= Page excerpt =
══════

I believe it is better to learn to shoot a rifle with an optic or at least aperture sights as opposed to open sights. It will frustrate a newer shooter less and they will see what they are doing faster.

However at some point in development of shooting skills people really should learn the basics of open sights, especially if they have any hope of shooting the majority of handguns.
 
If your eyes are good, definitely learn the irons. If they are not, IMHO you are mostly wasting ammo and in for frustration, so just get a scope, don't look back, and have fun shooting!
 
If your eyes are good, definitely learn the irons. If they are not, IMHO you are mostly wasting ammo and in for frustration
My eyes are terrible, somewhere in the neighborhood of 20/80 but with glasses or contacts they're fine (20/20) for the most part. I don't really know other than that what constitutes good eyesight for shooting or what else can go wrong with my eyes but anybody with glasses knows you don't know what your missing until its fixed.
 
Learn both, eventually. But for a beginner, I like optics.

Why?

Because it's easier and more fun. That will keep beginners interested longer, and build confidence which in turn encourages practice and builds skill.
 
Ahhh...I posted on this yesterday but it didn't go through. The novelties of middle eastern iisp's. Here goes another try...

To start with, 2 inch groups from a factory rifle using non-match grade 22 LR rounds with iron sights at 50 yards seems pretty good to me. If you hunt, you can kill a rabbit with it, and if you don't any coke can is going to get plinked over pretty well.

══════

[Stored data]
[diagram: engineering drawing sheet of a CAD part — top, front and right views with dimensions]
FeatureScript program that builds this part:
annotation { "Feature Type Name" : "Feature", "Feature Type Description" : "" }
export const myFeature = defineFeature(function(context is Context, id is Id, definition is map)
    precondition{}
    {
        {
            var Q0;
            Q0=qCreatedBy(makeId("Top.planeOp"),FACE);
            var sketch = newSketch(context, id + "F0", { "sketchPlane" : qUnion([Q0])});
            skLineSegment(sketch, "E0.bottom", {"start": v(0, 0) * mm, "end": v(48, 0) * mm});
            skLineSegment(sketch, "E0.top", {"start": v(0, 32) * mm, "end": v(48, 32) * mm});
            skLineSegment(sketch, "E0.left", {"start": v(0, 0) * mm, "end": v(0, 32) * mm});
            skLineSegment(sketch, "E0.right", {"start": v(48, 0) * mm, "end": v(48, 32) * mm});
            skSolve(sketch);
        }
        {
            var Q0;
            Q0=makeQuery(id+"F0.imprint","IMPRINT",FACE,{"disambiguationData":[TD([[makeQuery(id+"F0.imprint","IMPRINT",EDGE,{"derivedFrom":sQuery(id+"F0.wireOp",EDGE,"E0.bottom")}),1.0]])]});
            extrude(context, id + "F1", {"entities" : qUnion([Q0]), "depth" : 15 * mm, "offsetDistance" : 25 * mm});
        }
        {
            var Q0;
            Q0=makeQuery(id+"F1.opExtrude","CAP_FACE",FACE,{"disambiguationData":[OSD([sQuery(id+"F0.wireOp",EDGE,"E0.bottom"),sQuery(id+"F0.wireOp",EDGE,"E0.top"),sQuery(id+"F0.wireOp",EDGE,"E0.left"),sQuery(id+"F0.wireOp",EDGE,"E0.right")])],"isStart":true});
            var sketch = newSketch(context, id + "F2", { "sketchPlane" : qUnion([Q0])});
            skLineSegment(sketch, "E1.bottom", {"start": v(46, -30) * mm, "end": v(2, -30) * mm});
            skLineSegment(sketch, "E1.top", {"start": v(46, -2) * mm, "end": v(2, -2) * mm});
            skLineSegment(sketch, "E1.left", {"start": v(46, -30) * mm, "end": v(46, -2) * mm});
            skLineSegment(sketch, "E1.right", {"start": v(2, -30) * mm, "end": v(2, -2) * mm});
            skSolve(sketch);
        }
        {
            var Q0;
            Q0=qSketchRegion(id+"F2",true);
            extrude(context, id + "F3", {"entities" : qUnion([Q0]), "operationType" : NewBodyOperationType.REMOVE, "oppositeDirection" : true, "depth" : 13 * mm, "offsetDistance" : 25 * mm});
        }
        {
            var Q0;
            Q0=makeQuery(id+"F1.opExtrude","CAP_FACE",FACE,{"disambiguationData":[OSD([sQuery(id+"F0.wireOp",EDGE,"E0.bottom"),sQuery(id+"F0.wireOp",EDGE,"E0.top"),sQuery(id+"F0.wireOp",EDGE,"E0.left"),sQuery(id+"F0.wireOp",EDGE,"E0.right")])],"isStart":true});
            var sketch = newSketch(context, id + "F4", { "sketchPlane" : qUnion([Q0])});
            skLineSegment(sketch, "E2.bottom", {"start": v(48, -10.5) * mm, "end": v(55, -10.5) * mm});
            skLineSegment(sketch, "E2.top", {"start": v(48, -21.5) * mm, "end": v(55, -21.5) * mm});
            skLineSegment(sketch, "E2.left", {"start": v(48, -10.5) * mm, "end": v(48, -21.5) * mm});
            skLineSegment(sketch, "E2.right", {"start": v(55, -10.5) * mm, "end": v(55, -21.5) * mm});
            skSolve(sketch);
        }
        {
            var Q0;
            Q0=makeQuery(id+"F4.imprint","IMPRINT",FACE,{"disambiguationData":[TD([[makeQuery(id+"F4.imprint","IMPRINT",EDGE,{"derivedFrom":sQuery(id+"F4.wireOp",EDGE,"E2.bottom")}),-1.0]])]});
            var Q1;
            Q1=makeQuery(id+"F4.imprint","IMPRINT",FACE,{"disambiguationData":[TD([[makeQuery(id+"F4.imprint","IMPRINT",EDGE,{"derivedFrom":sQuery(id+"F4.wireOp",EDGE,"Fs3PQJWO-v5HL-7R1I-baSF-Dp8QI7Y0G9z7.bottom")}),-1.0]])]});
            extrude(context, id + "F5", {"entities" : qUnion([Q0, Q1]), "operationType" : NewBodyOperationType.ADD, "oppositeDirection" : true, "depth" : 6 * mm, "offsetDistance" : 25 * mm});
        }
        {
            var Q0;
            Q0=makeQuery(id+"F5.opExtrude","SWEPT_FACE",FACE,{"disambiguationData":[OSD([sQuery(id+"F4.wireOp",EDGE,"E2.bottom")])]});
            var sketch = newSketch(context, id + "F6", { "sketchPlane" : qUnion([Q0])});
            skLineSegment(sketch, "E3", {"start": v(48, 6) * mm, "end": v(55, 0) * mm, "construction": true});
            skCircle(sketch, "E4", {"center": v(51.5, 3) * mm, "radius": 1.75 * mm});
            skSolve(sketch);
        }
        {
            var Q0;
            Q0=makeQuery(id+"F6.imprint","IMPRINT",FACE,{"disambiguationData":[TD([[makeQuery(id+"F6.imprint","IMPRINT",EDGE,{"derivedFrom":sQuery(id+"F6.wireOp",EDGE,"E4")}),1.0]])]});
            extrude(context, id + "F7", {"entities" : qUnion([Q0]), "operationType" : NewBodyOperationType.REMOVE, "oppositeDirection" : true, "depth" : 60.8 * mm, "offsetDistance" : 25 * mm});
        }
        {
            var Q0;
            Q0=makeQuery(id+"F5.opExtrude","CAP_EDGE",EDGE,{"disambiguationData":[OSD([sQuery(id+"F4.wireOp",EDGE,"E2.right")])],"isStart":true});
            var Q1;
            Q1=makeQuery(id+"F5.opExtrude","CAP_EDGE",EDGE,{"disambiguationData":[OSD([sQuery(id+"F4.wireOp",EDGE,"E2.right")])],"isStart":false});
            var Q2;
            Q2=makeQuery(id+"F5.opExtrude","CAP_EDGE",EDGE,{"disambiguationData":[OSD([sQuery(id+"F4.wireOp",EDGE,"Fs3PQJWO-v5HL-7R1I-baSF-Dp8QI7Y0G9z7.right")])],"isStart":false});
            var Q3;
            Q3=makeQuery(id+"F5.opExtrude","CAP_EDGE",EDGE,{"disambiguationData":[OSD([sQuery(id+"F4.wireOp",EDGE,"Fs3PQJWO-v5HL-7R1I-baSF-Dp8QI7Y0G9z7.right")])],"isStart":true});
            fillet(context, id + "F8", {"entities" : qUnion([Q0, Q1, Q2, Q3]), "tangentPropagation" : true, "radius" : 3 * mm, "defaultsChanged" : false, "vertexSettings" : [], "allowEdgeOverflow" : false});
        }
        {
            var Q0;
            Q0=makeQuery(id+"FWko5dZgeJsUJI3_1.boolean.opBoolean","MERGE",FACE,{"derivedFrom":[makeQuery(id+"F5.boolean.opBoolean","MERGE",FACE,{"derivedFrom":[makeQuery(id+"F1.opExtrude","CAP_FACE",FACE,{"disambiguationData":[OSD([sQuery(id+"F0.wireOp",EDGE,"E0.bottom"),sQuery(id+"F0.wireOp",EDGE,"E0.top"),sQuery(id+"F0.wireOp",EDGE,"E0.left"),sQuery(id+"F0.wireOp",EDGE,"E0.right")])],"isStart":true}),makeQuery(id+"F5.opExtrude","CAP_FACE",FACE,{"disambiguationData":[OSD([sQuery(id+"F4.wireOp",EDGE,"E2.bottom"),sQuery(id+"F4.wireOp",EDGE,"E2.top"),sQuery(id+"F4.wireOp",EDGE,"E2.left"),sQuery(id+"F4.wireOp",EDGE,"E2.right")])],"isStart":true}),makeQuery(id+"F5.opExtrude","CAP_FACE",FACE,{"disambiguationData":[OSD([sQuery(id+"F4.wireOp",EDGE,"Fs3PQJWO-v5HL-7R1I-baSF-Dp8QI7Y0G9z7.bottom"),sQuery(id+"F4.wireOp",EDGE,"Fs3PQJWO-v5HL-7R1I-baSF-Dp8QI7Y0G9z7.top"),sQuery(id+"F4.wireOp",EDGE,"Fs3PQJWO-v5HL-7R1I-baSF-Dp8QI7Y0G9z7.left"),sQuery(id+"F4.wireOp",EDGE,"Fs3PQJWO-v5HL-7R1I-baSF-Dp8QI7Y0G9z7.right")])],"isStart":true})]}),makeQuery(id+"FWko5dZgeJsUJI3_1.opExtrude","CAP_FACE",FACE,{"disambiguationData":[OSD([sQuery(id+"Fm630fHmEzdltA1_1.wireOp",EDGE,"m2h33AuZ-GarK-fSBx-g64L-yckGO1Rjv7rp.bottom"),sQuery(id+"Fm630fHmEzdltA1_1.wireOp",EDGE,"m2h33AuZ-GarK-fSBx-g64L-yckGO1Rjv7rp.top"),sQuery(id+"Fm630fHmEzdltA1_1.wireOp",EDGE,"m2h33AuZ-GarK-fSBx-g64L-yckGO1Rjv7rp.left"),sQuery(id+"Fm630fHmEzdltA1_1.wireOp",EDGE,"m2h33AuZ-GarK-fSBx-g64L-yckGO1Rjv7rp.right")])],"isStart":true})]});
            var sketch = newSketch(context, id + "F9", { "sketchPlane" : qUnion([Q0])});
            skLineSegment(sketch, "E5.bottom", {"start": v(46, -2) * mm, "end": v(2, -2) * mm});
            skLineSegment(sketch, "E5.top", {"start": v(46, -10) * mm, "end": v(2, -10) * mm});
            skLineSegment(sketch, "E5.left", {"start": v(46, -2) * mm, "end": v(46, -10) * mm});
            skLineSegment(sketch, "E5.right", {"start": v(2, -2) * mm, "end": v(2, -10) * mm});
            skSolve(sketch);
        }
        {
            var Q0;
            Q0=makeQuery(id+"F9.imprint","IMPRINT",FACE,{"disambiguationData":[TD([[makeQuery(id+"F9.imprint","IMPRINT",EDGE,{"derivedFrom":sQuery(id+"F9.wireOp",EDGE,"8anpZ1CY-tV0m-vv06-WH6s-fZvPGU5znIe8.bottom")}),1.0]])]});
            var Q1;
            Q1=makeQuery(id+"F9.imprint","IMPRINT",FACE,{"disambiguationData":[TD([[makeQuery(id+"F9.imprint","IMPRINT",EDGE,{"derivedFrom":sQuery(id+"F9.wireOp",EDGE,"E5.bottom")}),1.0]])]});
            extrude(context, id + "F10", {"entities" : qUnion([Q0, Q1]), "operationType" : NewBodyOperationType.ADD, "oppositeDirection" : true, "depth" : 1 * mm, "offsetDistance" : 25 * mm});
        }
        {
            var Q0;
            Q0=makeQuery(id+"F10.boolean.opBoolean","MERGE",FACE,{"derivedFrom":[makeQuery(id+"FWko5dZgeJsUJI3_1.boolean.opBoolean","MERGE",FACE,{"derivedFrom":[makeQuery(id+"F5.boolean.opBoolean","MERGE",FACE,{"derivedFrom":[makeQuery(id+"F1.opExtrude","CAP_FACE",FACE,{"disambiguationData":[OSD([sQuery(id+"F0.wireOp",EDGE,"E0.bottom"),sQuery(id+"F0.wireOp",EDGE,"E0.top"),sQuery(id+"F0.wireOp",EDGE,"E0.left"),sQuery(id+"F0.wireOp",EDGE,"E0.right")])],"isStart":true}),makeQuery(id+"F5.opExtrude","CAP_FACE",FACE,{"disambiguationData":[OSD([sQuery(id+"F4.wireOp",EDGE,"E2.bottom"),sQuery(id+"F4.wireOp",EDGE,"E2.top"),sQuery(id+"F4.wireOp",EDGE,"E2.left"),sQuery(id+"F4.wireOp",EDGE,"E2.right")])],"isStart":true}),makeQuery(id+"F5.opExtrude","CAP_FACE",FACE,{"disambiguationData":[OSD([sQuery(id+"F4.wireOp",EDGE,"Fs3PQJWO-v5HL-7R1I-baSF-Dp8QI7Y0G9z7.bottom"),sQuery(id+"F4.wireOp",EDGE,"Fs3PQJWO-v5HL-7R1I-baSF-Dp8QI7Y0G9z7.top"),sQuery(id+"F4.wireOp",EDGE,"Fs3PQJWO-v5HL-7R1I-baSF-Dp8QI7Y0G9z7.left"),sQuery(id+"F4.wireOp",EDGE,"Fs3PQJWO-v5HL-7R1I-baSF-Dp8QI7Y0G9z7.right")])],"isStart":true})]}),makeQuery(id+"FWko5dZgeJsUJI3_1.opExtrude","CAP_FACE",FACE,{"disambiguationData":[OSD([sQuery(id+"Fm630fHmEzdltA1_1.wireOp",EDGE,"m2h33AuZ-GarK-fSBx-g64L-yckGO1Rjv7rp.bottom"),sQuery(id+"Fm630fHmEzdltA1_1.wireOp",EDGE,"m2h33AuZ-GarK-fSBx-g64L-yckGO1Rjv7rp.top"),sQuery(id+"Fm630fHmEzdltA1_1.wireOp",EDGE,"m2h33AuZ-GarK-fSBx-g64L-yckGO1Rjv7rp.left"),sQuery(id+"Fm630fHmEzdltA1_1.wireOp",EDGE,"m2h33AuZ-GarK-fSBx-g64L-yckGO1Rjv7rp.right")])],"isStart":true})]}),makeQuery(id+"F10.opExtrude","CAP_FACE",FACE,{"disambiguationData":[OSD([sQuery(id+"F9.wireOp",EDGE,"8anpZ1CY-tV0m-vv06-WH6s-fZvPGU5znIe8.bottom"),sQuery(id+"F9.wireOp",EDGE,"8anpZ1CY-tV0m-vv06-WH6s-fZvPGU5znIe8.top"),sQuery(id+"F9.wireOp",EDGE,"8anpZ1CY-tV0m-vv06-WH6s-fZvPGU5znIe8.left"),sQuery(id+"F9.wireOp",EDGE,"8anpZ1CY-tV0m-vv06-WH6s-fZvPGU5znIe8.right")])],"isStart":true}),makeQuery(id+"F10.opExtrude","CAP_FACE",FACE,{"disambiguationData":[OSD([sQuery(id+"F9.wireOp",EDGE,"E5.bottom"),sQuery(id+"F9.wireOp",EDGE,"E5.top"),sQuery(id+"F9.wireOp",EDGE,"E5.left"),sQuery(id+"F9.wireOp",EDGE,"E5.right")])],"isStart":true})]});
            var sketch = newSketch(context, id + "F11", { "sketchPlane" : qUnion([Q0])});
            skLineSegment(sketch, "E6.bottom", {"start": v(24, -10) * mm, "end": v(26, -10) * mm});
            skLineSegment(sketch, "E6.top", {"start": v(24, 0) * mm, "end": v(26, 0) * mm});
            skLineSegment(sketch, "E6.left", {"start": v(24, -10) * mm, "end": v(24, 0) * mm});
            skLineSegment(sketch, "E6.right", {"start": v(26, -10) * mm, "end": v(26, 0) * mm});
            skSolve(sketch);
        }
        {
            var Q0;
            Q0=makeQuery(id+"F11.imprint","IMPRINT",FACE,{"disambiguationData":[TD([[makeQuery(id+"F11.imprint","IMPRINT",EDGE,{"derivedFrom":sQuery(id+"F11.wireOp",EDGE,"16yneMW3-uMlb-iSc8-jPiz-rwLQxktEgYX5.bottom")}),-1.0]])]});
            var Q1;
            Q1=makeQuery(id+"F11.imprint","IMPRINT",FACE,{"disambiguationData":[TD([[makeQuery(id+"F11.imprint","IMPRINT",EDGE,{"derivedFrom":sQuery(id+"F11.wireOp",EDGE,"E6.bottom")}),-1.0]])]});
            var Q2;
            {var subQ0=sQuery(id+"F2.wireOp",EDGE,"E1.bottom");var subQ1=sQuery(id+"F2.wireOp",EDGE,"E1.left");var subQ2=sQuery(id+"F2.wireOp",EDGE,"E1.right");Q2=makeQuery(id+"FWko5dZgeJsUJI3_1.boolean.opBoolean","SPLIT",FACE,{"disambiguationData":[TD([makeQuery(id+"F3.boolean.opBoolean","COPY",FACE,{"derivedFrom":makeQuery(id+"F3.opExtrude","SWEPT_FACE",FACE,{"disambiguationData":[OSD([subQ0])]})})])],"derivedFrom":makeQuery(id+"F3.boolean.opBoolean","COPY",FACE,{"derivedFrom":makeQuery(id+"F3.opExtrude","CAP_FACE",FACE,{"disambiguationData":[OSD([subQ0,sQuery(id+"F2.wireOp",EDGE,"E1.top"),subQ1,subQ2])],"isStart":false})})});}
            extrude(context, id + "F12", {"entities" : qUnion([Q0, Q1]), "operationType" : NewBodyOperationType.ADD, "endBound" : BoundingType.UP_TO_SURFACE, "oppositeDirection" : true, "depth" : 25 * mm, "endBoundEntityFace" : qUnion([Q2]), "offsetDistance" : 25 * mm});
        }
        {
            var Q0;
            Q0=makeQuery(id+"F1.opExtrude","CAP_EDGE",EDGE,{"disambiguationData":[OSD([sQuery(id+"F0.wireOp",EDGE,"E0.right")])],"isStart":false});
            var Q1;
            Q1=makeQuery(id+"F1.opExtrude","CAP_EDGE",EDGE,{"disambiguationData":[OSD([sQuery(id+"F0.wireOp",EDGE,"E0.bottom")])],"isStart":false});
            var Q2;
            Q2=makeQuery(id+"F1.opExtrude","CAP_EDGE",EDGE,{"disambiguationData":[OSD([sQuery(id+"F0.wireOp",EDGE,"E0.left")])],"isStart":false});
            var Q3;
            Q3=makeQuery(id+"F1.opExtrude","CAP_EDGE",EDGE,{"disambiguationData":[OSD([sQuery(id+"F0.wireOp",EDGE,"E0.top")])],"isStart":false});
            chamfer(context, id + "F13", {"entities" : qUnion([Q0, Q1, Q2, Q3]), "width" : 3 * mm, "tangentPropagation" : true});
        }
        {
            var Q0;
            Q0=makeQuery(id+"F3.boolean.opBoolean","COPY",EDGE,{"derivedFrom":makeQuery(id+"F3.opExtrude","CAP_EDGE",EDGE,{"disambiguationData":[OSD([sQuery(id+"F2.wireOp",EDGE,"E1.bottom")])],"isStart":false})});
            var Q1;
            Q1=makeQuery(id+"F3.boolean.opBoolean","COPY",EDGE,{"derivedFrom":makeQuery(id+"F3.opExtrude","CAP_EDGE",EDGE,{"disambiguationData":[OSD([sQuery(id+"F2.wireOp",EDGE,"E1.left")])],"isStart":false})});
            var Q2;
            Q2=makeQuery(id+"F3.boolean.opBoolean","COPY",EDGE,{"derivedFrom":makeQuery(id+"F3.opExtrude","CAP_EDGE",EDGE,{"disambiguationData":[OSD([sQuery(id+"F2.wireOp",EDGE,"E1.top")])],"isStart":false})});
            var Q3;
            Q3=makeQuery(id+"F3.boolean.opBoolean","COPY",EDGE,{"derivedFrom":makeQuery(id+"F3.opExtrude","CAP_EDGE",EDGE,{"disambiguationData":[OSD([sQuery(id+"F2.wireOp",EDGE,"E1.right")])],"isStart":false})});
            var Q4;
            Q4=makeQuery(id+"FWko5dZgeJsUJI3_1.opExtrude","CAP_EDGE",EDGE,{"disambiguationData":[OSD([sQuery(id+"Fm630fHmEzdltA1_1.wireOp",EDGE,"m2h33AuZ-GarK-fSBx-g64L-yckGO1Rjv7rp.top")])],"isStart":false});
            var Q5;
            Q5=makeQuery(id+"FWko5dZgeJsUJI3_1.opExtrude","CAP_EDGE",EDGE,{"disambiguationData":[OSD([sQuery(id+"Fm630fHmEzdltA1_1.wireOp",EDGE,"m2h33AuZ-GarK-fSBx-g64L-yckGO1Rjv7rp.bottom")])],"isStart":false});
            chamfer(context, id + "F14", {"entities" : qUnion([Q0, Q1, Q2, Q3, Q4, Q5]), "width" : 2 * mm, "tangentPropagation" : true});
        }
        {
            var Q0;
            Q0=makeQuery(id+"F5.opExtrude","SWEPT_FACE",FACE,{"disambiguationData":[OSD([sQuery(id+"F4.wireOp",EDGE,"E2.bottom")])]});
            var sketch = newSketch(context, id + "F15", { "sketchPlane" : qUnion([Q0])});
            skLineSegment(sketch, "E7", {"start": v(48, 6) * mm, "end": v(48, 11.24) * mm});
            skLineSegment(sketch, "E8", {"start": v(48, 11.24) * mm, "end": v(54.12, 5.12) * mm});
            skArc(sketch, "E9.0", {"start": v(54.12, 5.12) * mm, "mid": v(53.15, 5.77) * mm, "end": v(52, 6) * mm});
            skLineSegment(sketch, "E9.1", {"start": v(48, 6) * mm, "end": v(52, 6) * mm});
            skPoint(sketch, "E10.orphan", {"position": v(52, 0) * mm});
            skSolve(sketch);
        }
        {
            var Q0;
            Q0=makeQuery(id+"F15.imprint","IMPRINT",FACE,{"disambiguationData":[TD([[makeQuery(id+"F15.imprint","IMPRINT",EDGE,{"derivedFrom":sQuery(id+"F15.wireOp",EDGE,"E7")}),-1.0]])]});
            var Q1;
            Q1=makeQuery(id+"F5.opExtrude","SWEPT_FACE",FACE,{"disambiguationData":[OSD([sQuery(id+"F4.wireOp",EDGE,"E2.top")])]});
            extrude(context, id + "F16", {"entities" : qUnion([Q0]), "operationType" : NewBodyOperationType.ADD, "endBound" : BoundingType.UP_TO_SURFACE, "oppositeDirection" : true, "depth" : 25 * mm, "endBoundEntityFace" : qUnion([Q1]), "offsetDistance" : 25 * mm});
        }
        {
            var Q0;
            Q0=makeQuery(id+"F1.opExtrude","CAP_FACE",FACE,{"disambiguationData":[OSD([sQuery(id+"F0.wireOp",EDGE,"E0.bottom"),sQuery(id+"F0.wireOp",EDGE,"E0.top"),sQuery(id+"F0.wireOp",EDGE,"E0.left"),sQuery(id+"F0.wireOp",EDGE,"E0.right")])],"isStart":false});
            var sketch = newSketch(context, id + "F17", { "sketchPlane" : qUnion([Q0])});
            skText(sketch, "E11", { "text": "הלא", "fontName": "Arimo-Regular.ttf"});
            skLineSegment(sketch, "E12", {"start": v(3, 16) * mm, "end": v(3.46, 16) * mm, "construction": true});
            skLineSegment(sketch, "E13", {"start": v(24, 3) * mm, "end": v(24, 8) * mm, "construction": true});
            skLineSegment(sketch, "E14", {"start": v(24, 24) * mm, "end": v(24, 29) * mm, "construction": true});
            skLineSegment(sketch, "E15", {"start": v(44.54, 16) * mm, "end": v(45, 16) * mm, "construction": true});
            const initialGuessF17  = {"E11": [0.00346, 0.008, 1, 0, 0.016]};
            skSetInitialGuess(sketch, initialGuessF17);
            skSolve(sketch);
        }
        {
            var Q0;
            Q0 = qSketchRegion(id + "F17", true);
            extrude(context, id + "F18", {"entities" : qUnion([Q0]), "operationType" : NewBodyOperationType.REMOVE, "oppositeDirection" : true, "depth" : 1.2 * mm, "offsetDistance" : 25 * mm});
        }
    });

══════

= Directives =
**a.** Why does the shooting-sights discussion say optics are a good choice for a beginner? Answer in one to three sentences, using the reason the discussion gives.
**b.** Echo the passage of the shooting-sights discussion that opens with the words containing "However at some" and closes with "majority of handguns.".
**c.** Answer these questions on the shooting-sights discussion:
(i) At what distance were the 2 inch groups shot?
(ii) What is one poster's eyesight without glasses or contacts?
(iii) What kind of guns does the discussion say people should learn open sights for, especially?

= Written responses =
**a.** Optics are easier and more fun. That keeps beginners interested longer and builds confidence, which encourages practice and builds skill.

**b.**
However at some point in development of shooting skills people really should learn the basics of open sights, especially if they have any hope of shooting the majority of handguns.

**c.**
(i) 50 yards
(ii) Somewhere in the neighborhood of 20/80
(iii) The majority of handguns